Where a picture appears, leave it out, and transcribe all the lines below exactly.

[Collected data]

• • • • • • •

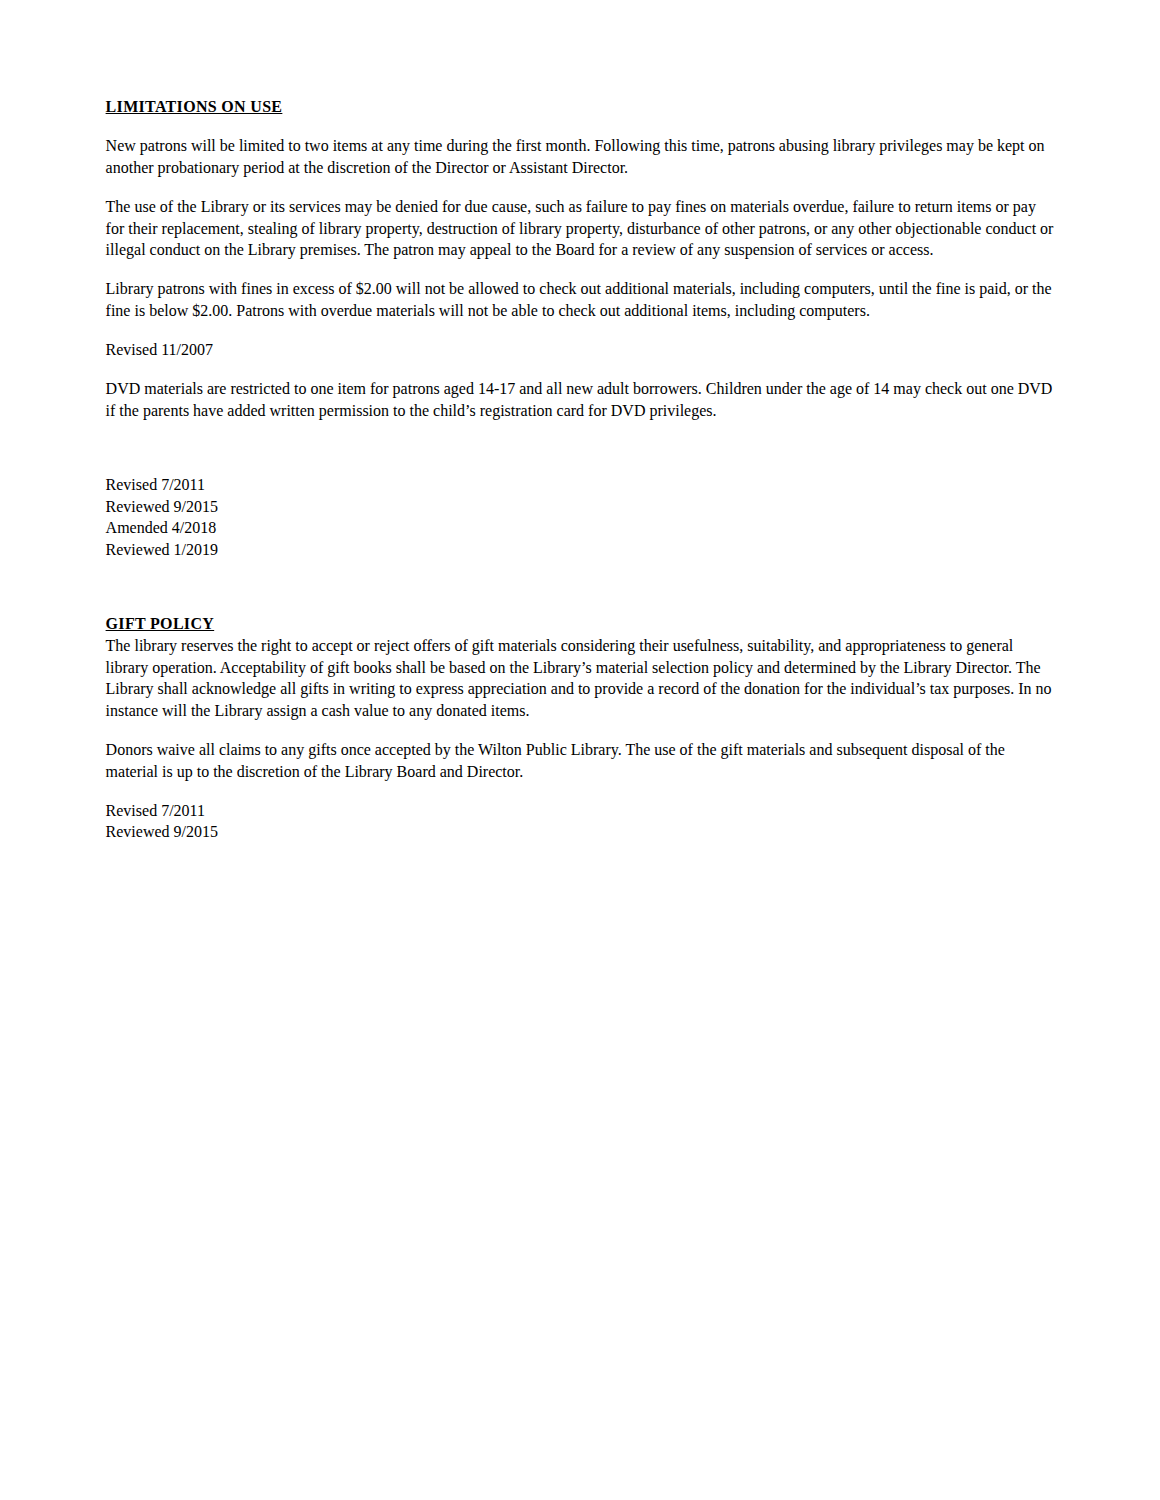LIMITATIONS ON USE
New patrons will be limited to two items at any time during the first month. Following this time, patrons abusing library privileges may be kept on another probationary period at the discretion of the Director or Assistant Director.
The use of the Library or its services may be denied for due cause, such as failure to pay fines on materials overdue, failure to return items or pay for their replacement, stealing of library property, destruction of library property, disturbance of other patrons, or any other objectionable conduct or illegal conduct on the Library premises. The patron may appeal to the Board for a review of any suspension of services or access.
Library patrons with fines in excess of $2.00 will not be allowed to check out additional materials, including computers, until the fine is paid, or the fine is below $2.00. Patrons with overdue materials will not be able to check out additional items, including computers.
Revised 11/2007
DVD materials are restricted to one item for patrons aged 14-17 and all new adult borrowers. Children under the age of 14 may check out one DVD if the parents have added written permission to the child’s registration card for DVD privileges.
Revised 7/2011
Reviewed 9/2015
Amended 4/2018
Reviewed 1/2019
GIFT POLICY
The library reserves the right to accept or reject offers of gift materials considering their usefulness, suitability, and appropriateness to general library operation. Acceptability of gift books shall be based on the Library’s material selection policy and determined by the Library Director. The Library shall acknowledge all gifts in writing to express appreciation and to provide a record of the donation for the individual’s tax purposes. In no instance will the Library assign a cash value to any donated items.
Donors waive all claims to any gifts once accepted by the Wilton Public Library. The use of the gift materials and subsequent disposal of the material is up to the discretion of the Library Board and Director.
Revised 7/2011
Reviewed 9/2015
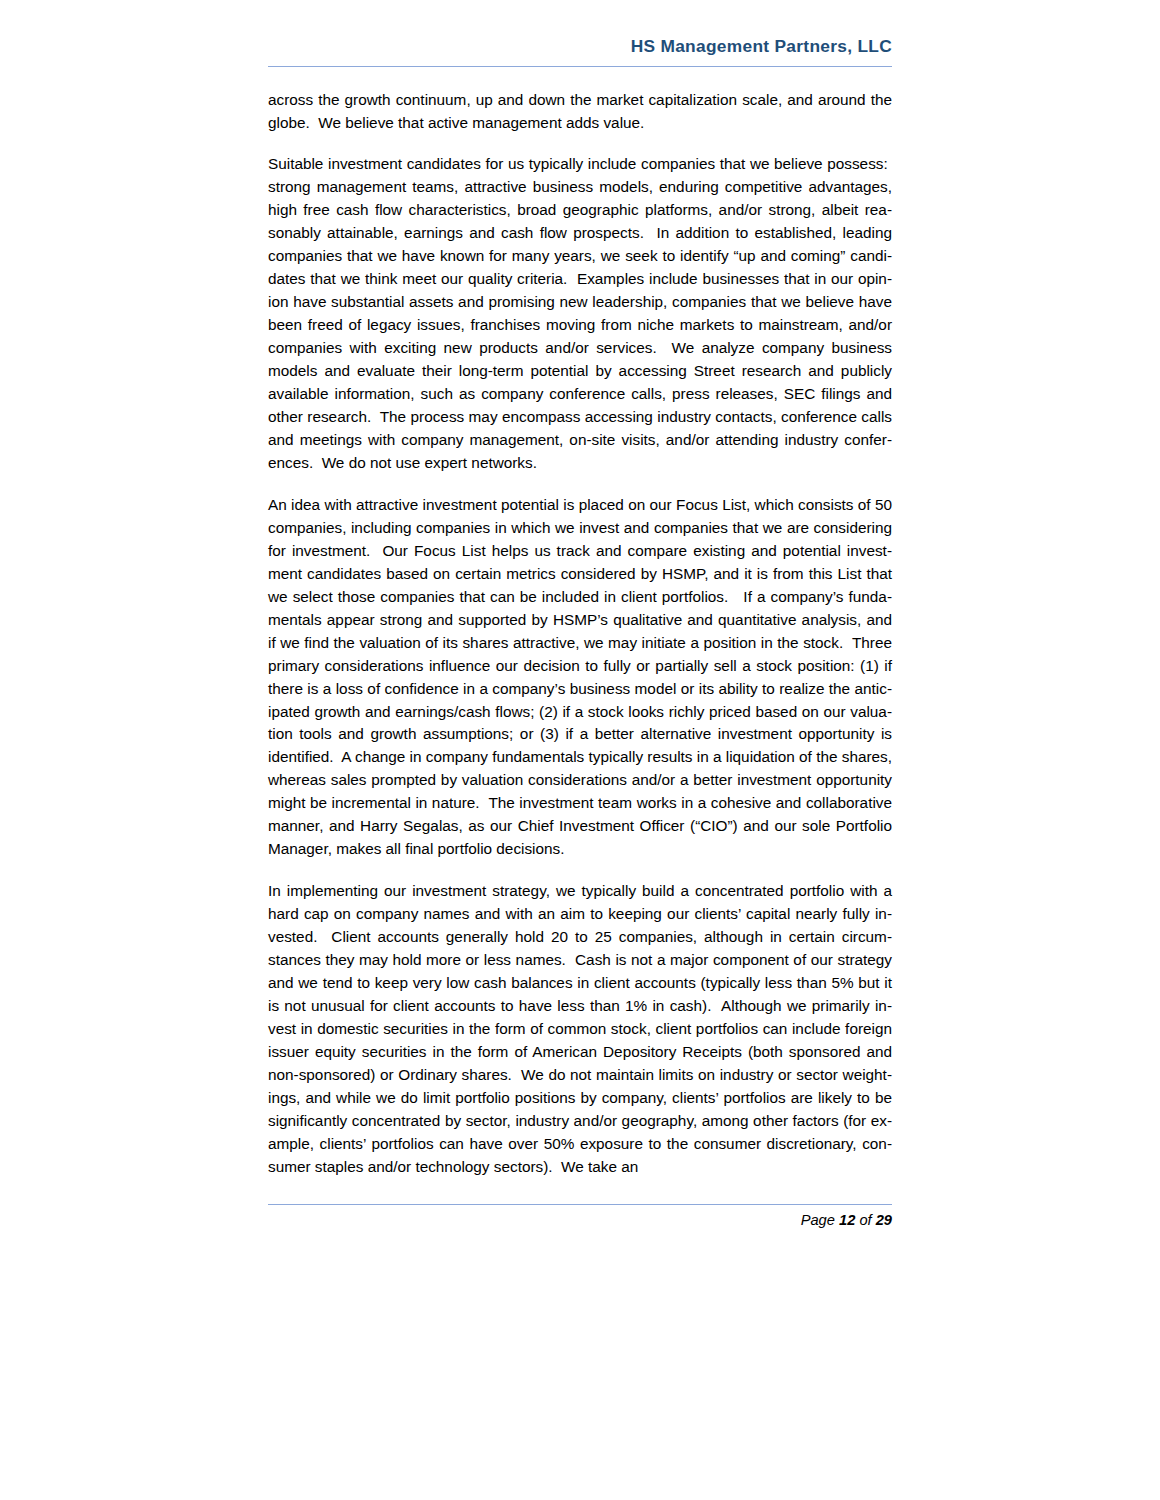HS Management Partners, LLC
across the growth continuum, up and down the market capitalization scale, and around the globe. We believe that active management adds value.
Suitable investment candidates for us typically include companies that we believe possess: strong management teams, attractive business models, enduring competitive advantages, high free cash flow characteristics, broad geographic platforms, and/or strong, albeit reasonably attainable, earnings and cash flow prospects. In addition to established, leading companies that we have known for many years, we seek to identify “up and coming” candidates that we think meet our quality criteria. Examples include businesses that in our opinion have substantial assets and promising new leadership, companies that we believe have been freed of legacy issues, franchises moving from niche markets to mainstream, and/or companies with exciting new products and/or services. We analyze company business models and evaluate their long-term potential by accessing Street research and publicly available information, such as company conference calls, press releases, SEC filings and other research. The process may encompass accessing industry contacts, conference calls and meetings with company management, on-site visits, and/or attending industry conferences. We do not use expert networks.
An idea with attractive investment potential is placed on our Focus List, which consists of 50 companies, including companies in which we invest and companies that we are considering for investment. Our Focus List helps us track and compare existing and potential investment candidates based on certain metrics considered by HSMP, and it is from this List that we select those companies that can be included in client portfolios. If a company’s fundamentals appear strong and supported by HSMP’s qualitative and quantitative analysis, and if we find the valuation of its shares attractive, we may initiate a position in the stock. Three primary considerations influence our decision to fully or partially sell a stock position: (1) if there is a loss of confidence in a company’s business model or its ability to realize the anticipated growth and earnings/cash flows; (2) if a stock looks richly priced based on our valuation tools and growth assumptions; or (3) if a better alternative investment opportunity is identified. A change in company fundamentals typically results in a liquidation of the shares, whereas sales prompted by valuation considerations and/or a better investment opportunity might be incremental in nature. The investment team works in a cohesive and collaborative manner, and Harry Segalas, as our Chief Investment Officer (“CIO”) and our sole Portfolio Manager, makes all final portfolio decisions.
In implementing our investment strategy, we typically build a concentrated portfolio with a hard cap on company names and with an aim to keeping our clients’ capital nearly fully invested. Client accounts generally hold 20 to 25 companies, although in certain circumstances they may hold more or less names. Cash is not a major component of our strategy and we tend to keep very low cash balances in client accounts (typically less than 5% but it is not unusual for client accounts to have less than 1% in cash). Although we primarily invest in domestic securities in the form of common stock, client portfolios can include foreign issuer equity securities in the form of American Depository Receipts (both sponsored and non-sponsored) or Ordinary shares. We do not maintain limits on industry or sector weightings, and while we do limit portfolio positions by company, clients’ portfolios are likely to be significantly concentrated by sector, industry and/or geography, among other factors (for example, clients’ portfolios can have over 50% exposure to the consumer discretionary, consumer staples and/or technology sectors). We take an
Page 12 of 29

• • • • • • •

Result for this task =
LIMITATIONS ON USE
New patrons will be limited to two items at any time during the first month. Following this time, patrons abusing library privileges may be kept on another probationary period at the discretion of the Director or Assistant Director.
The use of the Library or its services may be denied for due cause, such as failure to pay fines on materials overdue, failure to return items or pay for their replacement, stealing of library property, destruction of library property, disturbance of other patrons, or any other objectionable conduct or illegal conduct on the Library premises. The patron may appeal to the Board for a review of any suspension of services or access.
Library patrons with fines in excess of $2.00 will not be allowed to check out additional materials, including computers, until the fine is paid, or the fine is below $2.00. Patrons with overdue materials will not be able to check out additional items, including computers.
Revised 11/2007
DVD materials are restricted to one item for patrons aged 14-17 and all new adult borrowers. Children under the age of 14 may check out one DVD if the parents have added written permission to the child’s registration card for DVD privileges.
Revised 7/2011
Reviewed 9/2015
Amended 4/2018
Reviewed 1/2019
GIFT POLICY
The library reserves the right to accept or reject offers of gift materials considering their usefulness, suitability, and appropriateness to general library operation. Acceptability of gift books shall be based on the Library’s material selection policy and determined by the Library Director. The Library shall acknowledge all gifts in writing to express appreciation and to provide a record of the donation for the individual’s tax purposes. In no instance will the Library assign a cash value to any donated items.
Donors waive all claims to any gifts once accepted by the Wilton Public Library. The use of the gift materials and subsequent disposal of the material is up to the discretion of the Library Board and Director.
Revised 7/2011
Reviewed 9/2015
HS Management Partners, LLC
across the growth continuum, up and down the market capitalization scale, and around the globe. We believe that active management adds value.
Suitable investment candidates for us typically include companies that we believe possess: strong management teams, attractive business models, enduring competitive advantages, high free cash flow characteristics, broad geographic platforms, and/or strong, albeit reasonably attainable, earnings and cash flow prospects. In addition to established, leading companies that we have known for many years, we seek to identify “up and coming” candidates that we think meet our quality criteria. Examples include businesses that in our opinion have substantial assets and promising new leadership, companies that we believe have been freed of legacy issues, franchises moving from niche markets to mainstream, and/or companies with exciting new products and/or services. We analyze company business models and evaluate their long-term potential by accessing Street research and publicly available information, such as company conference calls, press releases, SEC filings and other research. The process may encompass accessing industry contacts, conference calls and meetings with company management, on-site visits, and/or attending industry conferences. We do not use expert networks.
An idea with attractive investment potential is placed on our Focus List, which consists of 50 companies, including companies in which we invest and companies that we are considering for investment. Our Focus List helps us track and compare existing and potential investment candidates based on certain metrics considered by HSMP, and it is from this List that we select those companies that can be included in client portfolios. If a company’s fundamentals appear strong and supported by HSMP’s qualitative and quantitative analysis, and if we find the valuation of its shares attractive, we may initiate a position in the stock. Three primary considerations influence our decision to fully or partially sell a stock position: (1) if there is a loss of confidence in a company’s business model or its ability to realize the anticipated growth and earnings/cash flows; (2) if a stock looks richly priced based on our valuation tools and growth assumptions; or (3) if a better alternative investment opportunity is identified. A change in company fundamentals typically results in a liquidation of the shares, whereas sales prompted by valuation considerations and/or a better investment opportunity might be incremental in nature. The investment team works in a cohesive and collaborative manner, and Harry Segalas, as our Chief Investment Officer (“CIO”) and our sole Portfolio Manager, makes all final portfolio decisions.
In implementing our investment strategy, we typically build a concentrated portfolio with a hard cap on company names and with an aim to keeping our clients’ capital nearly fully invested. Client accounts generally hold 20 to 25 companies, although in certain circumstances they may hold more or less names. Cash is not a major component of our strategy and we tend to keep very low cash balances in client accounts (typically less than 5% but it is not unusual for client accounts to have less than 1% in cash). Although we primarily invest in domestic securities in the form of common stock, client portfolios can include foreign issuer equity securities in the form of American Depository Receipts (both sponsored and non-sponsored) or Ordinary shares. We do not maintain limits on industry or sector weightings, and while we do limit portfolio positions by company, clients’ portfolios are likely to be significantly concentrated by sector, industry and/or geography, among other factors (for example, clients’ portfolios can have over 50% exposure to the consumer discretionary, consumer staples and/or technology sectors). We take an
Page 12 of 29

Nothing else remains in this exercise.